Ruf nach Verhandlungen schadet in dieser Situation
Außerdem sind Verhandlungen ein Signal, das nicht nur in die Ukraine und nach Russland ausstrahlt. Verhandlungen sind auch innenpolitisch in Deutschland relevant, und möglicherweise auch für die USA. Beispiel Michael Kretschmer: Der sächsische Ministerpräsident hat neulich gefordert, man müsse wieder mehr Handel treiben und die Gasimporte aus Russland hochfahren. Dann könne man besser mit Putin reden. Außer Kretschmer fordert so etwas vor allem die AfD, aber etwa auch die Linke.
Die AfD hat an der Pro-Putin-Erzählung ein doppeltes Interesse: Sie erhält Unterstützung aus Russland, teils durch ideologische Desinformationskampagnen, teils anscheinend durch finanzielle Mittel. Dafür muss sie Putin einen propagandistischen Gegenwert bieten. Außerdem lässt sich so die Unterstützung der Ukraine durch die deutsche Regierung schlechtreden. Wenn diese Perspektive an Einfluss gewinnt, floriert das Ressentiment: Die westlichen Werte seien schlecht, die NATO sei schlecht, Deutschland sei Kriegstreiber. Immer wieder halten diese Kreise Politiker:innen und Journalisten das Stöckchen hin, damit sie drüberspringen. Putin wird immer wieder als jemand dargestellt, der letztlich doch das Herz am rechten Fleck habe. Das ist keine legitime Diskussion, das ist die Unterstützung von Staatsterrorismus, militärischer Aggression und extremistischen Narrativen.

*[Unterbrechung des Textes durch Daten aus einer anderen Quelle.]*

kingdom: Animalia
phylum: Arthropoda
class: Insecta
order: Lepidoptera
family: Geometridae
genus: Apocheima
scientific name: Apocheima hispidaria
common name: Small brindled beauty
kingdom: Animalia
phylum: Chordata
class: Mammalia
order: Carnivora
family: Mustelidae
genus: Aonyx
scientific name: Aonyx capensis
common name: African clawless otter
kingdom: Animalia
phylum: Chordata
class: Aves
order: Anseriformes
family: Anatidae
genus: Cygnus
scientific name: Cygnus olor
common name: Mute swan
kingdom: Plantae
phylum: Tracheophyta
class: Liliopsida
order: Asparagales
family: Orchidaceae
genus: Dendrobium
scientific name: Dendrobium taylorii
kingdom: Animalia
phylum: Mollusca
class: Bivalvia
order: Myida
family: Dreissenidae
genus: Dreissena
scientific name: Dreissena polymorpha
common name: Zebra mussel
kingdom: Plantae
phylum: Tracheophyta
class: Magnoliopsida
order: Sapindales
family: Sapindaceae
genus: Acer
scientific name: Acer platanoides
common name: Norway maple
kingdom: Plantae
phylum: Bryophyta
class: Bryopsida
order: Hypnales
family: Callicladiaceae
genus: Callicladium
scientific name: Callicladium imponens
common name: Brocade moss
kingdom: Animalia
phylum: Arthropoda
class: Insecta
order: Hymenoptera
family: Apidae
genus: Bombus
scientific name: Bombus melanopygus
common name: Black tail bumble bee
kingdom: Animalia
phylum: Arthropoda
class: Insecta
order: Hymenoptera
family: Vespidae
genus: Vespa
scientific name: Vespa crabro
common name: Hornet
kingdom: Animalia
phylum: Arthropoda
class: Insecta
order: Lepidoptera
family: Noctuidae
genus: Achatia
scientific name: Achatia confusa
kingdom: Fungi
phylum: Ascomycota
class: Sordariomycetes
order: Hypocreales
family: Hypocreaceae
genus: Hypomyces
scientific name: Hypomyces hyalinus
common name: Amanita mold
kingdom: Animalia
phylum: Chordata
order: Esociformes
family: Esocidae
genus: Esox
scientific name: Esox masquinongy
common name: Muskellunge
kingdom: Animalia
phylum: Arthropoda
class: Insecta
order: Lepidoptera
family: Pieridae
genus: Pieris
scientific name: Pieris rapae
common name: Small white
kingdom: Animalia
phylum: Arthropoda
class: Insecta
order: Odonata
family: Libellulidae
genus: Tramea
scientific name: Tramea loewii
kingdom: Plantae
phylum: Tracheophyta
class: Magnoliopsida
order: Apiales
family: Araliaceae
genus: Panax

Nun wirbt auch der sächsische Ministerpräsident dafür.
Dabei hat Putin nicht nur den Tod und Verletzungen von über einer Million Russen und Ukrainer auf dem Gewissen. Er greift auch Deutschland und den Westen an. In Deutschland, wie auch in Großbritannien, bezahlt er Auftragsmörder. Er hat auch versucht, ein deutsches Frachtflugzeug in die Luft zu sprengen – ausgerechnet in Leipzig, in Kretschmers Bundesland. "Woldemort" Putin ist auch mitschuldig am Abschuss eines malaysischen Zivilflugzeuges (2014), und damit hat neben anderen Personen auch er den Tod von fast 300 Zivilisten auf dem Gewissen, darunter 192 Niederländer. Aufgeben kann ich die christliche Friedenshoffnung nicht. Aber die christliche Verpflichtung zu Wahrheit und Wahrhaftigkeit möchte ich ihr auch nicht einfach opfern.
Die Rolle der USA
Außerdem dienen die Bemühungen um Verhandlungen dem Zweck, die USA bei der Stange zu halten. Der "Zeit"-Artikel beschreibt, wie die europäischen Nationen sich in drastischeren Maßnahmen gegen Putin zurückhalten, um Trump nicht zu vergraulen. Man könne nur mit Trump im Boot Putin effektiv Einhalt gebieten, nicht aber ohne die USA. Die Europäer dürften Trump nicht mit antirussischer Härte vergraulen, weil sie nur mit Trump an ihrer Seite Härte gegen Russland zeigen können. Wasch mir den Pelz, aber mach mich nicht nass.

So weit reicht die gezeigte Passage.